The number of hospitalisations, too, has dwindled considerably. Only two were admitted to hospitals in Kasaragod today. With five people getting cured in Kasaragod, the active cases in the district have come down to 18.

The low number of fresh cases on Friday makes the number of recoveries on the day, 15, look good; 331 people have now recovered. As a result, the active cases in Kerala, after showing an upturn in the last two days, has once again nosedived. From 129 on April 23, it has slipped to 116. This means just a quarter of the total confirmed cases, which touched 450 on Friday, remains to be cured.

Spike before the calm

Before fresh cases vanish by the middle of next week, there is a chance of a minor eruption in between. The government has already begun a hunt for community transmission in suspected clusters, mainly among the frontline warrior groups like health workers and policemen and also in geographical areas like Thalassery in Kannur and Pothencode in Thiruvananthapuram where silent transmission is feared.

“These tests are by way of abundant caution. We are just trying to rule out even the most unlikely events. We are not expecting any positive cases,” a top health official said.

Invisible viral radiance

At the moment, such optimism cannot outshine the possibility of the virus spreading stealthily in unlikely areas. For instance, the source of infection of the four-month-old child who died in Kozhikode Medical College is still a mystery. The parents have tested negative.

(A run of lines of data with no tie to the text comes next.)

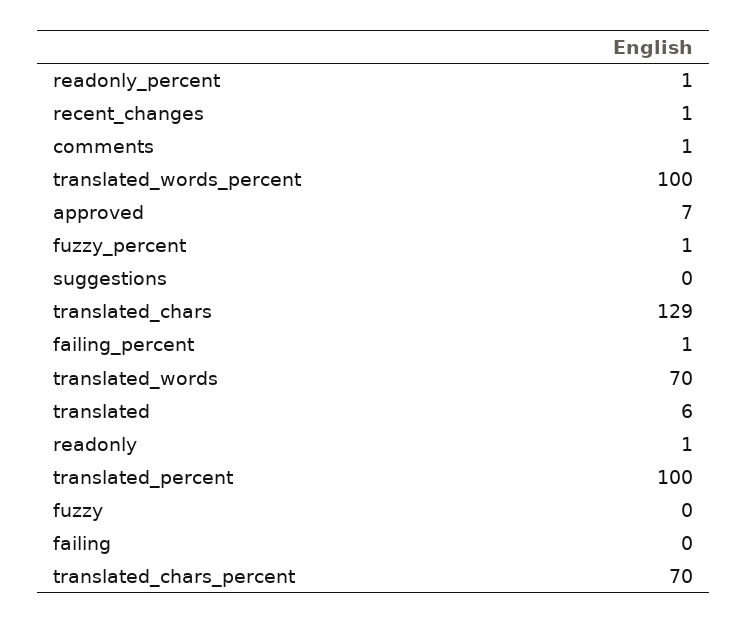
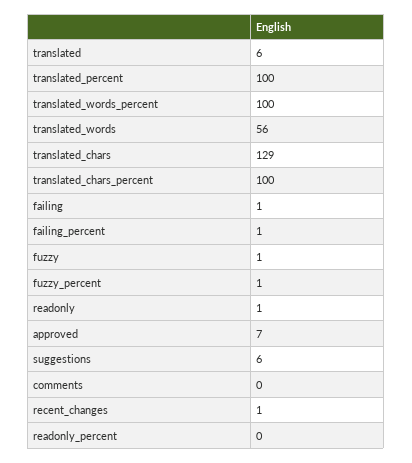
readonly_percent: 1 -> 0
comments: 1 -> 0
suggestions: 0 -> 6
translated_words: 70 -> 56
fuzzy: 0 -> 1
failing: 0 -> 1
translated_chars_percent: 70 -> 100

Same is the case of a Kottayam health worker who had tested positive on April 23. The male nurse tested positive 30 days after he came home from Thiruvananthapuram. Health officials say he could have probably got it from Kottayam. But from where is a bewildering question as he had been in quarantine for 28 days.

A mother and son who had returned from Mysore to Idukki on March 25 had tested positive only on April 23, 29 days after their return. A 30-year-old woman who had returned to Idukki from Chennai on March 18 had tested positive after 36 days.

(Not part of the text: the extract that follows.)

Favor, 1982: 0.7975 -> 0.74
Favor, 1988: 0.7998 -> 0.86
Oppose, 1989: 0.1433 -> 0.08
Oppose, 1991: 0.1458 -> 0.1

Though the official version is they had come infected from other sates (Karnataka and Tamil Nadu), unofficially it is conceded that all the three could have been infected after their return, within Kerala's borders. If so, their source of infection is also a terrifying blank.

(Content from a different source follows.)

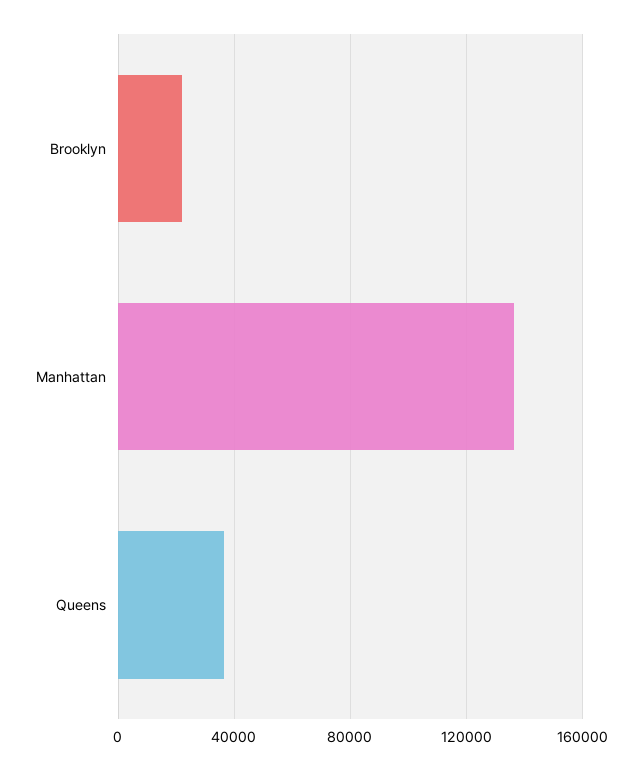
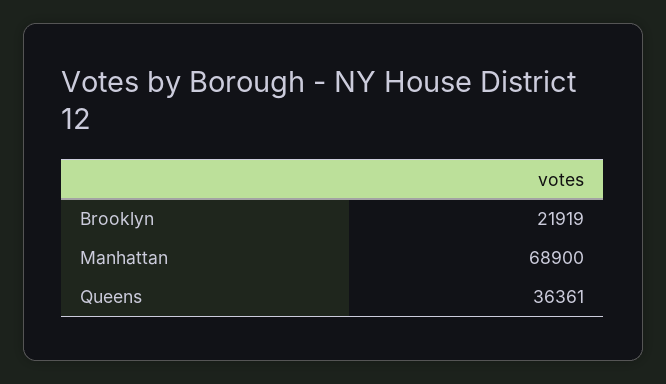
Manhattan: 135000 -> 68900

Equally mystifying is the sizable number of foreign returnees in north Kerala, mostly in Kannur, who were declared positive very late. If they had go infected in Kerala, it again is a clear sign that the virus is having a free run outside Kerala's surveillance network.

Borderline fears

After the airports, Kerala's porous borders are the new sensitive points. Chief Minister Pinarayi Vijayan said people from other states were infiltrating into Kerala from other states. He said 57 people who had infiltrated into Kannur from Kodagu in Karnataka had been intercepted and shifted to Corona Care Centres in Kannur's Iritty.

Unmanned borders could defeat Kerala's fight against the virus. Kollam district, which was gradually steadying, saw two positive cases after a man from Kulathupuzha sneaked into a COVID-19 hotspot in Tamil Nadu, and returned. One of his primary contacts, a 77-year-old woman had also tested positive. This woman is a potential super-spreader as she is a regular visitor to at least 40 houses in the area.

Her contacts have only been asked to quarantine themselves, they have not yet been tested.